Kohlenstoff ist mit Abstand das vielseitigste chemische Element, und eins der wichtigsten für den Menschen: Praktisch alle lebensnotwendigen Biomoleküle basieren auf einem Grundgerüst aus Kohlenstoffatomen – eine unzählbare Menge unterschiedlicher organischer Verbindungen.
Genauso faszinierend sind die vielen unterschiedlichen Erscheinungsformen des elementaren Kohlenstoffs: einerseits funkelnder Diamant, andererseits schwarze Kohle. Kohlefasern sind als Leichtbauwerkstoff mittlerweile weit verbreitet, von Angelruten über Fahrradrahmen bis hin zu Flugzeugteilen. Darüber hinaus gibt es die exotisch anmutenden Kohlenstoff-Nanoröhrchen und die fußballartigen Fullerene mit ihren ganz eigenen physikalischen und chemischen Eigenschaften.

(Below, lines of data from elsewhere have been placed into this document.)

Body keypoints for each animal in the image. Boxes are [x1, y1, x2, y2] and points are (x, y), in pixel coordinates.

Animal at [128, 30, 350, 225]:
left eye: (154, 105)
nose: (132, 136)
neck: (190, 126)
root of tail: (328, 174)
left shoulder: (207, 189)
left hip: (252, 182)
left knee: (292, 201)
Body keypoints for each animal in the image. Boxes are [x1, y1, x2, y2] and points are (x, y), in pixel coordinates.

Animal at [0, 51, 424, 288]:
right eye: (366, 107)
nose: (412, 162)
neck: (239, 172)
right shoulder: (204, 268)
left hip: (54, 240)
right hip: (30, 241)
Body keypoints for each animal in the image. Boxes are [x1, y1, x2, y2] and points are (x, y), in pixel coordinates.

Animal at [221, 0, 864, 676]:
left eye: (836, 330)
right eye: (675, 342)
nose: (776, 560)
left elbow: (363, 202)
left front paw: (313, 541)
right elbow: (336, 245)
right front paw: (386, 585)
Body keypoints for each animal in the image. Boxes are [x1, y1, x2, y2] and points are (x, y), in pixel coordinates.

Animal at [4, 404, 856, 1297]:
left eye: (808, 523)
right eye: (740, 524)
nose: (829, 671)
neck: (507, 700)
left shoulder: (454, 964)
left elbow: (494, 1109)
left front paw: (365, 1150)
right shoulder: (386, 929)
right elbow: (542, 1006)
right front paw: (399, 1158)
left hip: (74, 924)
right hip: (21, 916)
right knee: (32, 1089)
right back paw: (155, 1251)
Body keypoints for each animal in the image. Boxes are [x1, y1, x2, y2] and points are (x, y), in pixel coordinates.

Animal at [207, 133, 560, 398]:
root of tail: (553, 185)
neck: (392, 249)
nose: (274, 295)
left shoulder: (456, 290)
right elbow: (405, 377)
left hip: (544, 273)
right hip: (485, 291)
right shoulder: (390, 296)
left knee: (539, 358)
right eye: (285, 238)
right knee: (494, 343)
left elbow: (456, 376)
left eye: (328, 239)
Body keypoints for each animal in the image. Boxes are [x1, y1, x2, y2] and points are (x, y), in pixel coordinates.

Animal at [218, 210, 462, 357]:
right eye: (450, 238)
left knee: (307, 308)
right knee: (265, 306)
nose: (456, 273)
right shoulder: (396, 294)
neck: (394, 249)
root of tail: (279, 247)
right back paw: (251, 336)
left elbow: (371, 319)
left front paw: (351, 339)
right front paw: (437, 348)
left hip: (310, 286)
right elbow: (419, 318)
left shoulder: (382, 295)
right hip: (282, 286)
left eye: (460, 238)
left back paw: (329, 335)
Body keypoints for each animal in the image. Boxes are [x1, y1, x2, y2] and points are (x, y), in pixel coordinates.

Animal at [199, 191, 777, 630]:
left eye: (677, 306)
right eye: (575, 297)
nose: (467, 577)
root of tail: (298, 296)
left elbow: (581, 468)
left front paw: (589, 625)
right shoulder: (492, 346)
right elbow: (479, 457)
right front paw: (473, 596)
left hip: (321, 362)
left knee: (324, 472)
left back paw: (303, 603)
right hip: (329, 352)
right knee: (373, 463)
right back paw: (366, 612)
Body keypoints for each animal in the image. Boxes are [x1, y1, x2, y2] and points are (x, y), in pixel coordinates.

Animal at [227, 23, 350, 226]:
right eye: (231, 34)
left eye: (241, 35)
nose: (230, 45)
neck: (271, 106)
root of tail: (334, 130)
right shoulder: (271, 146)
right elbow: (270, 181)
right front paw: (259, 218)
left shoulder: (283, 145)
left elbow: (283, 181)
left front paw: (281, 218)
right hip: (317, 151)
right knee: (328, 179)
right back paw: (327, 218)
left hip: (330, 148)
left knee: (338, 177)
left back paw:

Exotischer Kohlenstoff im Bleistiftstrich
Das Graphen, einer dieser Exoten, ist eigentlich gar nicht so exotisch: In kleinsten Mengen kommt es bereits in jedem Bleistiftstrich vor. Die Mine im Bleistift besteht aus Graphit. Diese Form des Kohlenstoffs besteht aus unzähligen Schichten. In jeder dieser Schichten wiederum bilden die Kohlenstoffatome, zu Sechsecken angeordnet, ein absolut regelmäßiges Gitter. Diese Schichtstruktur gibt bereits dem Graphit interessante Eigenschaften: So leitet er beispielsweise hervorragend elektrischen Strom – aber nur parallel zum Schichtverlauf, nicht quer dazu.
Ein Stapel von drei Millionen dieser Schichten bildet lediglich einen Millimeter Graphit. Schon vor über 70 Jahren spekulierten Wissenschaftler darüber, wie sich wohl eine einzelne Schicht Graphit verhalten könnte. Sie gaben dem – damals noch hypothetischen – Material den Namen Graphen. Von anderen Kohlenstoff-Nanomaterialien waren bereits solche Einzelschichten bekannt: In den Nanoröhrchen und Fullerenen sind sie zu Rollen und Kugeln geformt. Auch diese tragen das charakteristische Sechseck-Muster.
Dennoch ging niemand davon aus, dass es das Graphen als freie Schicht, gewissermaßen eine superdünne Kohlenstoff-Folie, tatsächlich geben könnte: Eine einzelne Lage von Atomen musste einfach viel zu instabil sein, so die verbreitete Annahme.